Does anyone know what are the Git limits for number of files and size of files?
git has a 4G (32bit) limit for repo.
http://code.google.com/p/support/wiki/GitFAQ
There is no real limit -- everything is named with a 160-bit name. The size of the file must be representable in a 64 bit number so no real limit there either.
There is a practical limit, though. I have a repository that's ~8GB with >880,000 files and git gc takes a while. The working tree is rather large so operations that inspect the entire working directory take quite a while. This repo is only used for data storage, though, so it's just a bunch of automated tools that handle it. Pulling changes from the repo is much, much faster than rsyncing the same data.
%find . -type f | wc -l
791887
%time git add .
git add . 6.48s user 13.53s system 55% cpu 36.121 total
%time git status
# On branch master
nothing to commit (working directory clean)

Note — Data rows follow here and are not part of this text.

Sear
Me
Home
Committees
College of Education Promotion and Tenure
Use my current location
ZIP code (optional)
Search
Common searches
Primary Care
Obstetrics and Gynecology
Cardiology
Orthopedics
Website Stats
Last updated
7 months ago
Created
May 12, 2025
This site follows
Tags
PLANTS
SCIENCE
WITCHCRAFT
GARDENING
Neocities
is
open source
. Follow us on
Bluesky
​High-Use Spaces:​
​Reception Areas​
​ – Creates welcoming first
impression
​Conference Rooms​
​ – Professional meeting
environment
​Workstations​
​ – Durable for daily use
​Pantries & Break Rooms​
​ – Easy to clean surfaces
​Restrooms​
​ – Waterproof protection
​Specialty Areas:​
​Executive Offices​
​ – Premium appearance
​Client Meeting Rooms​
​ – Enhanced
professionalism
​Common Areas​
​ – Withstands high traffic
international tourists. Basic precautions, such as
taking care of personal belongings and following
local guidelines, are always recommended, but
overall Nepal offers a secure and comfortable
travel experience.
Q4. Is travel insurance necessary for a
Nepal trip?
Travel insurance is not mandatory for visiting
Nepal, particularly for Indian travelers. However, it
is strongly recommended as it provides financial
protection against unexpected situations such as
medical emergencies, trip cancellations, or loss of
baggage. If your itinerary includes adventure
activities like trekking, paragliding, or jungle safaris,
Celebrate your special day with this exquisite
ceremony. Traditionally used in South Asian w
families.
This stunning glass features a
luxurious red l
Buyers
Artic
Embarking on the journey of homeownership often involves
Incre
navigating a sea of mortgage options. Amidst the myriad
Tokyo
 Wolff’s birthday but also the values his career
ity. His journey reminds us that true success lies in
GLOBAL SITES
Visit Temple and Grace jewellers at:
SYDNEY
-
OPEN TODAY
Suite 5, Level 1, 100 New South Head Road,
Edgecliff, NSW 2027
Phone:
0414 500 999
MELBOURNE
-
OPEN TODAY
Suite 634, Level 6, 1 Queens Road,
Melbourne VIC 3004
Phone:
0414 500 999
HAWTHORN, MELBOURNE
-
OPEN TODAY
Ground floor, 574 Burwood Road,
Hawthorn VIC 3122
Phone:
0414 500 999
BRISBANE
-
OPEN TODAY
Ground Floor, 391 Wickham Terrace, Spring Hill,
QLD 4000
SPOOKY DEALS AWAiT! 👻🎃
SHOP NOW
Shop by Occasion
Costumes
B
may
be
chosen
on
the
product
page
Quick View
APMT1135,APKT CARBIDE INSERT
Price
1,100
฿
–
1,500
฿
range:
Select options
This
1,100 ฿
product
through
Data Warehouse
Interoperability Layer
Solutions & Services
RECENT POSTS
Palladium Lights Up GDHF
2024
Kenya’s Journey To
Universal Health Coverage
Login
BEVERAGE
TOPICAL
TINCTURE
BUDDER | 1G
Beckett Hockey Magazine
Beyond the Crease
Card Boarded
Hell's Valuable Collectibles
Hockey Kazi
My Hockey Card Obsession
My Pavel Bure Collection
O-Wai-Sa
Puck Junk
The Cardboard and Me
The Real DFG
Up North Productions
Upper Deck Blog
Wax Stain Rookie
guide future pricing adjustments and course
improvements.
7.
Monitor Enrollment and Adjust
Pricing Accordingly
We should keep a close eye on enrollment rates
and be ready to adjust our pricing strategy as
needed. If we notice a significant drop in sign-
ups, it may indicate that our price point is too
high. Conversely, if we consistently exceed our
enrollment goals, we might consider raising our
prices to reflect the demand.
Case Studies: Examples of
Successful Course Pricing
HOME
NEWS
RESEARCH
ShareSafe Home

git status 0.00s user 0.01s system 0% cpu 47.169 total
%du -sh .
29G .
%cd .git
%du -sh .
7.9G .
It depends on what your meaning is. There are practical size limits (if you have a lot of big files, it can get boringly slow). If you have a lot of files, scans can also get slow.
There aren't really inherent limits to the model, though. You can certainly use it poorly and be miserable.
Back in Feb 2012, there was a very interesting thread on the Git mailing list from Joshua Redstone, a Facebook software engineer testing Git on a huge test repository:
The test repo has 4 million commits, linear history and about 1.3 million files.
Tests that were run show that for such a repo Git is unusable (cold operation lasting minutes), but this may change in the future. Basically the performance is penalized by the number of stat()
calls to the kernel FS module, so it will depend on the number of files in the repo, and the FS caching efficiency. See also this Gist for further discussion.